Une piste de ski artificiel sur un terril à Loisinord
Notice
Reportage sur la station de ski artificielle construite sur un ancien site minier à Noeux-les-Mines dans le Pas-de-Calais. Elle a une vocation sociale et permet de faire du ski à moindre frais tout en restant dans le Bassin minier. Jacques Villedary, maire et fondateur du site Loisinord, présente ce nouvel équipement. Dans l'avenir, il a comme projet d'amener de la neige en couvrant la piste.
Éclairage
L'implantation sur l'un des terrils de Noeux-les-Mines d'une piste de ski artificielle, intégrée dans un grand centre de loisirs sportif baptisé Loisinord, témoigne, sous une forme singulière, des dynamiques de réaménagement que connaît l'ex-Bassin minier à compter des années 1980. Jouent d'abord ici les projets de Jacques Villedary, maire socialiste de la ville à partir de 1983. Comme beaucoup de ses pareils, ce dernier arrive aux responsabilités dans un contexte marqué par la récession minière, à laquelle vient s'ajouter dans les années 1980 les effets de la crise économique. Sans doute la situation de Noeux-les-Mines comporte-t-elle certaines spécificités : les puits y ont été fermés de manière relativement précoce (1968 pour le dernier) et par ailleurs la ville est longtemps le siège d'une enseigne-phare de la grande distribution : Leroy-Merlin. La municipalité ne s'en trouve pas moins confrontée à des défis économiques et sociaux majeurs, et manifeste, par la voix de son maire, l'ambition d'opérer la sortie de la ville de sa période minière. Jacques Villedary se montre soucieux de préserver la mémoire et le patrimoine de cette période : c'est lui par exemple qui appuie la création d'un musée de la mine, inauguré en 1986. En même temps, il ne veut pas se limiter à la conservation patrimoniale et cherche à mener à bien la reconversion des anciens sites et friches industrielles minières. Ses projets sont portés par un contexte favorable. Nombre de collectivités locales se réapproprient alors notamment les terrils, pour les faire servir à de nouvelles fonctions, en particulier dans le domaine des loisirs.

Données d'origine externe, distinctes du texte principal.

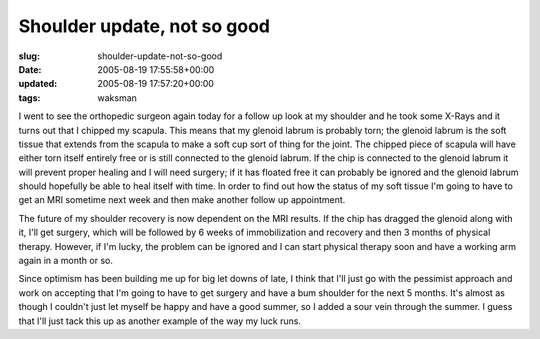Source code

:Shoulder update, not so good
============================

:slug: shoulder-update-not-so-good
:date: 2005-08-19 17:55:58+00:00
:updated: 2005-08-19 17:57:20+00:00
:tags: waksman

I went to see the orthopedic surgeon again today for a follow up look at
my shoulder and he took some X-Rays and it turns out that I chipped my
scapula. This means that my glenoid labrum is probably torn; the glenoid
labrum is the soft tissue that extends from the scapula to make a soft
cup sort of thing for the joint. The chipped piece of scapula will have
either torn itself entirely free or is still connected to the glenoid
labrum. If the chip is connected to the glenoid labrum it will prevent
proper healing and I will need surgery; if it has floated free it can
probably be ignored and the glenoid labrum should hopefully be able to
heal itself with time. In order to find out how the status of my soft
tissue I'm going to have to get an MRI sometime next week and then make
another follow up appointment.

The future of my shoulder recovery is now dependent on the MRI results.
If the chip has dragged the glenoid along with it, I'll get surgery,
which will be followed by 6 weeks of immobilization and recovery and
then 3 months of physical therapy. However, if I'm lucky, the problem
can be ignored and I can start physical therapy soon and have a working
arm again in a month or so.

Since optimism has been building me up for big let downs of late, I
think that I'll just go with the pessimist approach and work on
accepting that I'm going to have to get surgery and have a bum shoulder
for the next 5 months. It's almost as though I couldn't just let myself
be happy and have a good summer, so I added a sour vein through the
summer. I guess that I'll just tack this up as another example of the
way my luck runs.
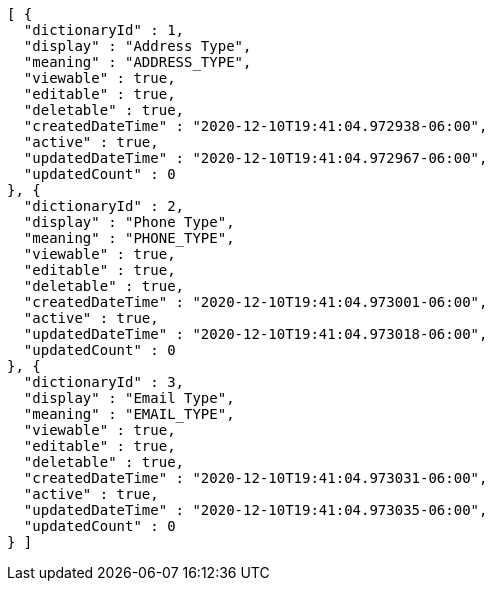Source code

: [source,options="nowrap"]
----
[ {
  "dictionaryId" : 1,
  "display" : "Address Type",
  "meaning" : "ADDRESS_TYPE",
  "viewable" : true,
  "editable" : true,
  "deletable" : true,
  "createdDateTime" : "2020-12-10T19:41:04.972938-06:00",
  "active" : true,
  "updatedDateTime" : "2020-12-10T19:41:04.972967-06:00",
  "updatedCount" : 0
}, {
  "dictionaryId" : 2,
  "display" : "Phone Type",
  "meaning" : "PHONE_TYPE",
  "viewable" : true,
  "editable" : true,
  "deletable" : true,
  "createdDateTime" : "2020-12-10T19:41:04.973001-06:00",
  "active" : true,
  "updatedDateTime" : "2020-12-10T19:41:04.973018-06:00",
  "updatedCount" : 0
}, {
  "dictionaryId" : 3,
  "display" : "Email Type",
  "meaning" : "EMAIL_TYPE",
  "viewable" : true,
  "editable" : true,
  "deletable" : true,
  "createdDateTime" : "2020-12-10T19:41:04.973031-06:00",
  "active" : true,
  "updatedDateTime" : "2020-12-10T19:41:04.973035-06:00",
  "updatedCount" : 0
} ]
----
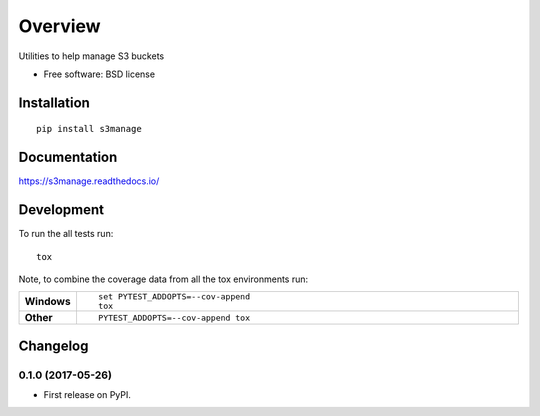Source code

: ========
Overview
========



Utilities to help manage S3 buckets

* Free software: BSD license

Installation
============

::

    pip install s3manage

Documentation
=============

https://s3manage.readthedocs.io/

Development
===========

To run the all tests run::

    tox

Note, to combine the coverage data from all the tox environments run:

.. list-table::
    :widths: 10 90
    :stub-columns: 1

    - - Windows
      - ::

            set PYTEST_ADDOPTS=--cov-append
            tox

    - - Other
      - ::

            PYTEST_ADDOPTS=--cov-append tox


Changelog
=========

0.1.0 (2017-05-26)
------------------

* First release on PyPI.


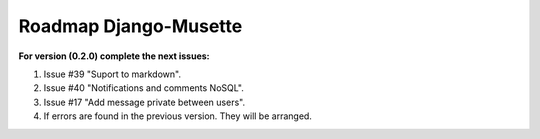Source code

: ======================
Roadmap Django-Musette
======================

**For version (0.2.0) complete the next issues:**

1. Issue #39 "Suport to markdown".
2. Issue #40 "Notifications and comments NoSQL". 
3. Issue #17 "Add message private between users".
4. If errors are found in the previous version. They will be arranged.
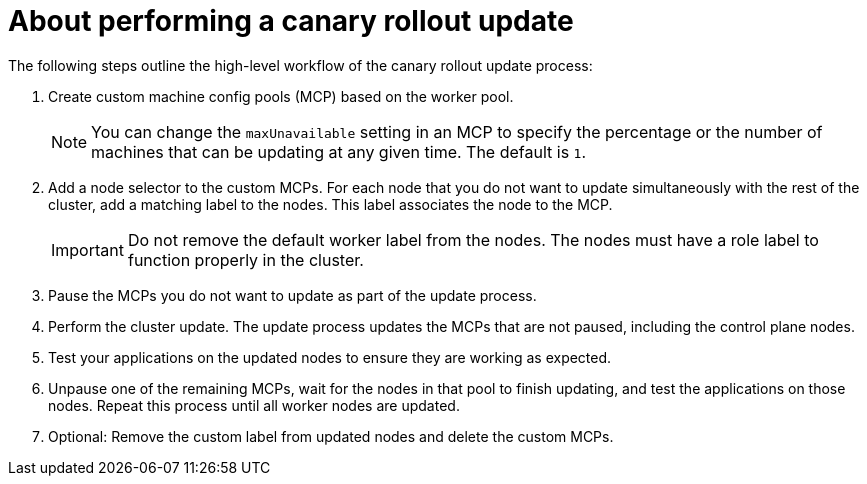 // Module included in the following assemblies:
//
// * updating/updating_a_cluster/update-using-custom-machine-config-pools.adoc

:_mod-docs-content-type: CONCEPT
[id="update-using-custom-machine-config-pools-about_{context}"]
= About performing a canary rollout update

The following steps outline the high-level workflow of the canary rollout update process:

. Create custom machine config pools (MCP) based on the worker pool.
+
[NOTE]
====
You can change the `maxUnavailable` setting in an MCP to specify the percentage or the number of machines that can be updating at any given time. The default is `1`.
====

. Add a node selector to the custom MCPs. For each node that you do not want to update simultaneously with the rest of the cluster, add a matching label to the nodes. This label associates the node to the MCP.
+
[IMPORTANT]
====
Do not remove the default worker label from the nodes. The nodes must have a role label to function properly in the cluster.
====

. Pause the MCPs you do not want to update as part of the update process.

. Perform the cluster update. The update process updates the MCPs that are not paused, including the control plane nodes.

. Test your applications on the updated nodes to ensure they are working as expected.

. Unpause one of the remaining MCPs, wait for the nodes in that pool to finish updating, and test the applications on those nodes.
Repeat this process until all worker nodes are updated.

. Optional: Remove the custom label from updated nodes and delete the custom MCPs.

Le plan d'eau de la base de Loisinord est inauguré en 1994 mais le plus original intervient deux ans après, lorsqu'en 1996 s'ouvre la piste de ski. On peut y voir une manière de tirer pleinement les conséquences de l'aspect de montagne artificielle qui est surtout celui des terrils les plus récents. En cherchant plus en amont, on y trouvera peut-être la trace d'une vieille ambition, très présente à gauche (par exemple au moment du Front Populaire) mais aussi dans certaines initiatives sociales des Houillères du Nord-Pas-de-Calais : parvenir enfin à démocratiser l'activité très élitiste que constituent les sports d'hiver. On y décèle enfin très nettement la tentation de changer les couleurs de l'image de la ville, du noir associé au charbon, au vert de la piste synthétique, au blanc associé au ski et au bleu du plan d'eau. L'initiative a en tous les cas connu du succès et s'est imposé dans la durée. La base de Loisinord est devenue un complexe couvrant des activités plurielles : sports nautiques et sports de glisse, mais aussi un centre d'animation et d'hébergement ainsi qu'un circuit automobile et de nombreuses enseignes commerciales. La reconversion d'une région traditionnellement marquée par le travail industriel vers les loisirs ne va cependant pas sans difficultés. Elle ne compense pas le départ d'autres activités (le siège de Leroy-Merlin a quitté durant la dernière décennie Noeux-les-Mines, laissant une nouvelle friche à gérer). Elle est marquée par la fluctuation de la fréquentation, la difficulté parfois à supporter dans la durée le poids de ces grands équipements et enfin la concurrence susceptible d'exister entre eux. Beaucoup d'élus comptent aujourd'hui sur l'ouverture du Louvre-Lens, en décembre 2012, pour donner une nouvelle dynamique à cet ensemble.